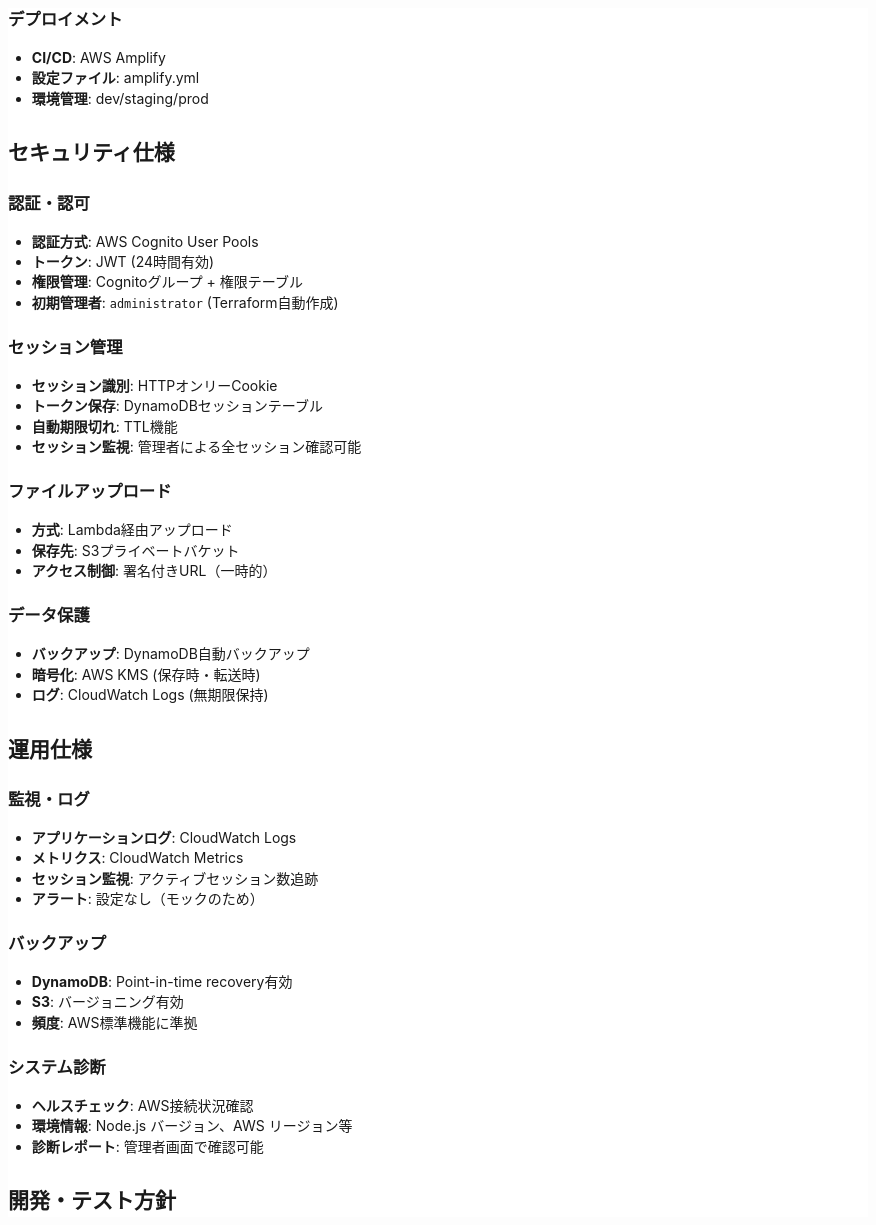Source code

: ### デプロイメント
- **CI/CD**: AWS Amplify
- **設定ファイル**: amplify.yml
- **環境管理**: dev/staging/prod

## セキュリティ仕様

### 認証・認可
- **認証方式**: AWS Cognito User Pools
- **トークン**: JWT (24時間有効)
- **権限管理**: Cognitoグループ + 権限テーブル
- **初期管理者**: `administrator` (Terraform自動作成)

### セッション管理
- **セッション識別**: HTTPオンリーCookie
- **トークン保存**: DynamoDBセッションテーブル
- **自動期限切れ**: TTL機能
- **セッション監視**: 管理者による全セッション確認可能

### ファイルアップロード
- **方式**: Lambda経由アップロード
- **保存先**: S3プライベートバケット
- **アクセス制御**: 署名付きURL（一時的）

### データ保護
- **バックアップ**: DynamoDB自動バックアップ
- **暗号化**: AWS KMS (保存時・転送時)
- **ログ**: CloudWatch Logs (無期限保持)

## 運用仕様

### 監視・ログ
- **アプリケーションログ**: CloudWatch Logs
- **メトリクス**: CloudWatch Metrics
- **セッション監視**: アクティブセッション数追跡
- **アラート**: 設定なし（モックのため）

### バックアップ
- **DynamoDB**: Point-in-time recovery有効
- **S3**: バージョニング有効
- **頻度**: AWS標準機能に準拠

### システム診断
- **ヘルスチェック**: AWS接続状況確認
- **環境情報**: Node.js バージョン、AWS リージョン等
- **診断レポート**: 管理者画面で確認可能

## 開発・テスト方針
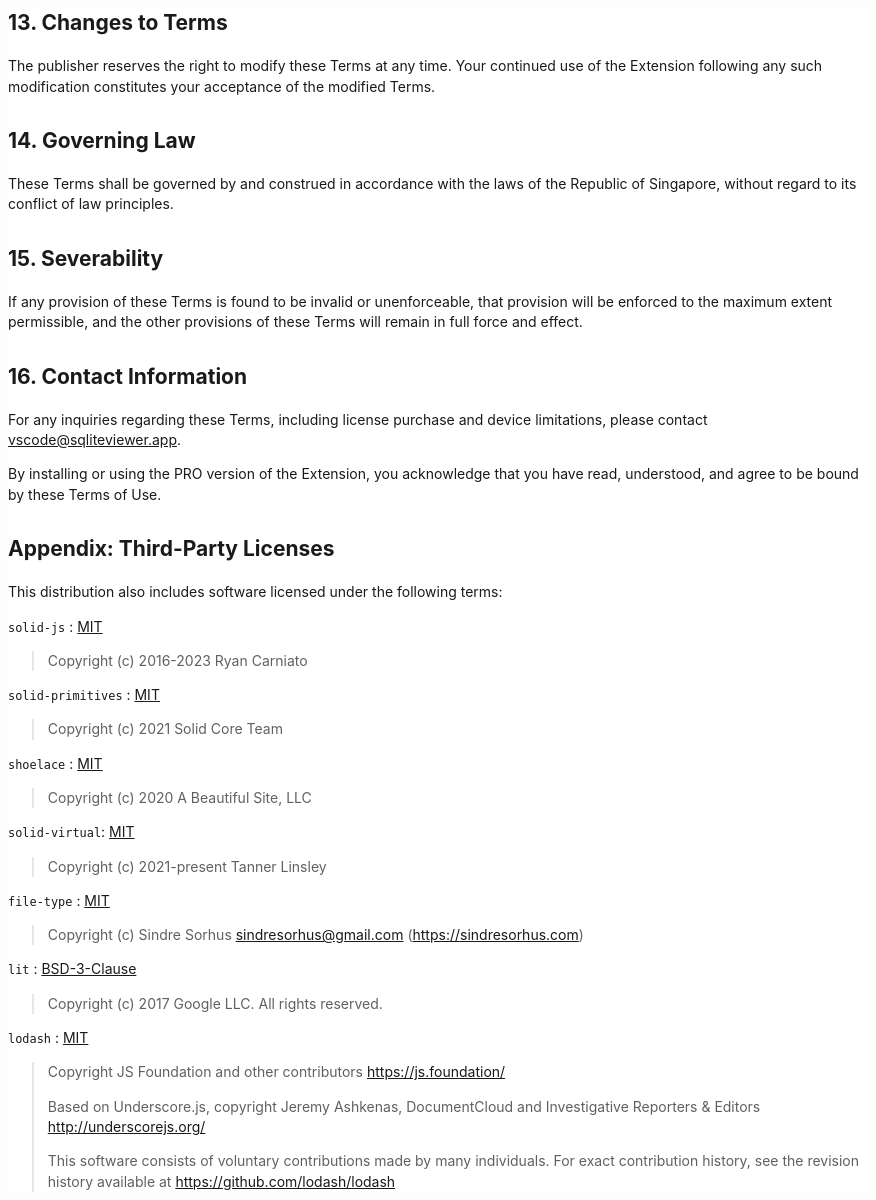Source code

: ## 13. Changes to Terms
The publisher reserves the right to modify these Terms at any time. Your continued use of the Extension following any such modification constitutes your acceptance of the modified Terms.

## 14. Governing Law
These Terms shall be governed by and construed in accordance with the laws of the Republic of Singapore, without regard to its conflict of law principles.

## 15. Severability
If any provision of these Terms is found to be invalid or unenforceable, that provision will be enforced to the maximum extent permissible, and the other provisions of these Terms will remain in full force and effect.

## 16. Contact Information
For any inquiries regarding these Terms, including license purchase and device limitations, please contact vscode@sqliteviewer.app.

By installing or using the PRO version of the Extension, you acknowledge that you have read, understood, and agree to be bound by these Terms of Use.

## Appendix: Third-Party Licenses
This distribution also includes software licensed under the following terms:

`solid-js` : [MIT]
> Copyright (c) 2016-2023 Ryan Carniato

`solid-primitives` : [MIT]
> Copyright (c) 2021 Solid Core Team

`shoelace` : [MIT]
> Copyright (c) 2020 A Beautiful Site, LLC

`solid-virtual`: [MIT]
> Copyright (c) 2021-present Tanner Linsley

`file-type` : [MIT]
> Copyright (c) Sindre Sorhus <sindresorhus@gmail.com> (https://sindresorhus.com)

`lit` : [BSD-3-Clause]
> Copyright (c) 2017 Google LLC. All rights reserved.

`lodash` : [MIT]
> Copyright JS Foundation and other contributors <https://js.foundation/>
> 
> Based on Underscore.js, copyright Jeremy Ashkenas,
> DocumentCloud and Investigative Reporters & Editors <http://underscorejs.org/>
> 
> This software consists of voluntary contributions made by many
> individuals. For exact contribution history, see the revision history
> available at https://github.com/lodash/lodash


[MIT]: https://mit-license.org
[Apache-2.0]: http://www.apache.org/licenses/LICENSE-2.0.html
[BSD-3-Clause]: https://choosealicense.com/licenses/bsd-3-clause/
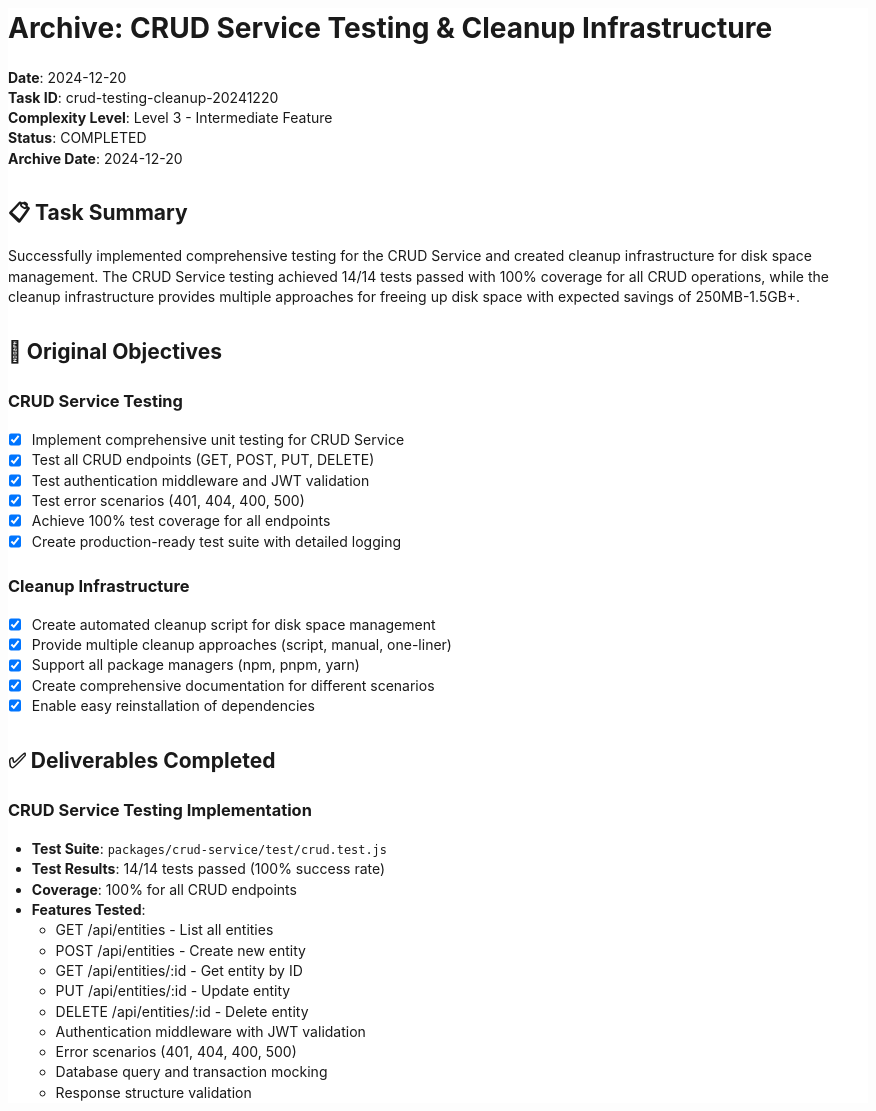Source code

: # Archive: CRUD Service Testing & Cleanup Infrastructure

**Date**: 2024-12-20  
**Task ID**: crud-testing-cleanup-20241220  
**Complexity Level**: Level 3 - Intermediate Feature  
**Status**: COMPLETED  
**Archive Date**: 2024-12-20

## 📋 Task Summary

Successfully implemented comprehensive testing for the CRUD Service and created cleanup infrastructure for disk space management. The CRUD Service testing achieved 14/14 tests passed with 100% coverage for all CRUD operations, while the cleanup infrastructure provides multiple approaches for freeing up disk space with expected savings of 250MB-1.5GB+.

## 🎯 Original Objectives

### CRUD Service Testing
- [x] Implement comprehensive unit testing for CRUD Service
- [x] Test all CRUD endpoints (GET, POST, PUT, DELETE)
- [x] Test authentication middleware and JWT validation
- [x] Test error scenarios (401, 404, 400, 500)
- [x] Achieve 100% test coverage for all endpoints
- [x] Create production-ready test suite with detailed logging

### Cleanup Infrastructure
- [x] Create automated cleanup script for disk space management
- [x] Provide multiple cleanup approaches (script, manual, one-liner)
- [x] Support all package managers (npm, pnpm, yarn)
- [x] Create comprehensive documentation for different scenarios
- [x] Enable easy reinstallation of dependencies

## ✅ Deliverables Completed

### CRUD Service Testing Implementation
- **Test Suite**: `packages/crud-service/test/crud.test.js`
- **Test Results**: 14/14 tests passed (100% success rate)
- **Coverage**: 100% for all CRUD endpoints
- **Features Tested**:
  - GET /api/entities - List all entities
  - POST /api/entities - Create new entity
  - GET /api/entities/:id - Get entity by ID
  - PUT /api/entities/:id - Update entity
  - DELETE /api/entities/:id - Delete entity
  - Authentication middleware with JWT validation
  - Error scenarios (401, 404, 400, 500)
  - Database query and transaction mocking
  - Response structure validation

ACTIVITY » Render every line of source text in the data above as a numbered list, omitting blank lines. Leave the pictures out of the answer.

TASK RESULT »
1. Source code
2. : ### デプロイメント
3. - **CI/CD**: AWS Amplify
4. - **設定ファイル**: amplify.yml
5. - **環境管理**: dev/staging/prod
6. ## セキュリティ仕様
7. ### 認証・認可
8. - **認証方式**: AWS Cognito User Pools
9. - **トークン**: JWT (24時間有効)
10. - **権限管理**: Cognitoグループ + 権限テーブル
11. - **初期管理者**: `administrator` (Terraform自動作成)
12. ### セッション管理
13. - **セッション識別**: HTTPオンリーCookie
14. - **トークン保存**: DynamoDBセッションテーブル
15. - **自動期限切れ**: TTL機能
16. - **セッション監視**: 管理者による全セッション確認可能
17. ### ファイルアップロード
18. - **方式**: Lambda経由アップロード
19. - **保存先**: S3プライベートバケット
20. - **アクセス制御**: 署名付きURL（一時的）
21. ### データ保護
22. - **バックアップ**: DynamoDB自動バックアップ
23. - **暗号化**: AWS KMS (保存時・転送時)
24. - **ログ**: CloudWatch Logs (無期限保持)
25. ## 運用仕様
26. ### 監視・ログ
27. - **アプリケーションログ**: CloudWatch Logs
28. - **メトリクス**: CloudWatch Metrics
29. - **セッション監視**: アクティブセッション数追跡
30. - **アラート**: 設定なし（モックのため）
31. ### バックアップ
32. - **DynamoDB**: Point-in-time recovery有効
33. - **S3**: バージョニング有効
34. - **頻度**: AWS標準機能に準拠
35. ### システム診断
36. - **ヘルスチェック**: AWS接続状況確認
37. - **環境情報**: Node.js バージョン、AWS リージョン等
38. - **診断レポート**: 管理者画面で確認可能
39. ## 開発・テスト方針
40. Source code
41. : ## 13. Changes to Terms
42. The publisher reserves the right to modify these Terms at any time. Your continued use of the Extension following any such modification constitutes your acceptance of the modified Terms.
43. ## 14. Governing Law
44. These Terms shall be governed by and construed in accordance with the laws of the Republic of Singapore, without regard to its conflict of law principles.
45. ## 15. Severability
46. If any provision of these Terms is found to be invalid or unenforceable, that provision will be enforced to the maximum extent permissible, and the other provisions of these Terms will remain in full force and effect.
47. ## 16. Contact Information
48. For any inquiries regarding these Terms, including license purchase and device limitations, please contact vscode@sqliteviewer.app.
49. By installing or using the PRO version of the Extension, you acknowledge that you have read, understood, and agree to be bound by these Terms of Use.
50. ## Appendix: Third-Party Licenses
51. This distribution also includes software licensed under the following terms:
52. `solid-js` : [MIT]
53. > Copyright (c) 2016-2023 Ryan Carniato
54. `solid-primitives` : [MIT]
55. > Copyright (c) 2021 Solid Core Team
56. `shoelace` : [MIT]
57. > Copyright (c) 2020 A Beautiful Site, LLC
58. `solid-virtual`: [MIT]
59. > Copyright (c) 2021-present Tanner Linsley
60. `file-type` : [MIT]
61. > Copyright (c) Sindre Sorhus <sindresorhus@gmail.com> (https://sindresorhus.com)
62. `lit` : [BSD-3-Clause]
63. > Copyright (c) 2017 Google LLC. All rights reserved.
64. `lodash` : [MIT]
65. > Copyright JS Foundation and other contributors <https://js.foundation/>
66. > 
67. > Based on Underscore.js, copyright Jeremy Ashkenas,
68. > DocumentCloud and Investigative Reporters & Editors <http://underscorejs.org/>
69. > 
70. > This software consists of voluntary contributions made by many
71. > individuals. For exact contribution history, see the revision history
72. > available at https://github.com/lodash/lodash
73. [MIT]: https://mit-license.org
74. [Apache-2.0]: http://www.apache.org/licenses/LICENSE-2.0.html
75. [BSD-3-Clause]: https://choosealicense.com/licenses/bsd-3-clause/
76. Source code
77. : # Archive: CRUD Service Testing & Cleanup Infrastructure
78. **Date**: 2024-12-20  
79. **Task ID**: crud-testing-cleanup-20241220  
80. **Complexity Level**: Level 3 - Intermediate Feature  
81. **Status**: COMPLETED  
82. **Archive Date**: 2024-12-20
83. ## 📋 Task Summary
84. Successfully implemented comprehensive testing for the CRUD Service and created cleanup infrastructure for disk space management. The CRUD Service testing achieved 14/14 tests passed with 100% coverage for all CRUD operations, while the cleanup infrastructure provides multiple approaches for freeing up disk space with expected savings of 250MB-1.5GB+.
85. ## 🎯 Original Objectives
86. ### CRUD Service Testing
87. - [x] Implement comprehensive unit testing for CRUD Service
88. - [x] Test all CRUD endpoints (GET, POST, PUT, DELETE)
89. - [x] Test authentication middleware and JWT validation
90. - [x] Test error scenarios (401, 404, 400, 500)
91. - [x] Achieve 100% test coverage for all endpoints
92. - [x] Create production-ready test suite with detailed logging
93. ### Cleanup Infrastructure
94. - [x] Create automated cleanup script for disk space management
95. - [x] Provide multiple cleanup approaches (script, manual, one-liner)
96. - [x] Support all package managers (npm, pnpm, yarn)
97. - [x] Create comprehensive documentation for different scenarios
98. - [x] Enable easy reinstallation of dependencies
99. ## ✅ Deliverables Completed
100. ### CRUD Service Testing Implementation
101. - **Test Suite**: `packages/crud-service/test/crud.test.js`
102. - **Test Results**: 14/14 tests passed (100% success rate)
103. - **Coverage**: 100% for all CRUD endpoints
104. - **Features Tested**:
105.   - GET /api/entities - List all entities
106.   - POST /api/entities - Create new entity
107.   - GET /api/entities/:id - Get entity by ID
108.   - PUT /api/entities/:id - Update entity
109.   - DELETE /api/entities/:id - Delete entity
110.   - Authentication middleware with JWT validation
111.   - Error scenarios (401, 404, 400, 500)
112.   - Database query and transaction mocking
113.   - Response structure validation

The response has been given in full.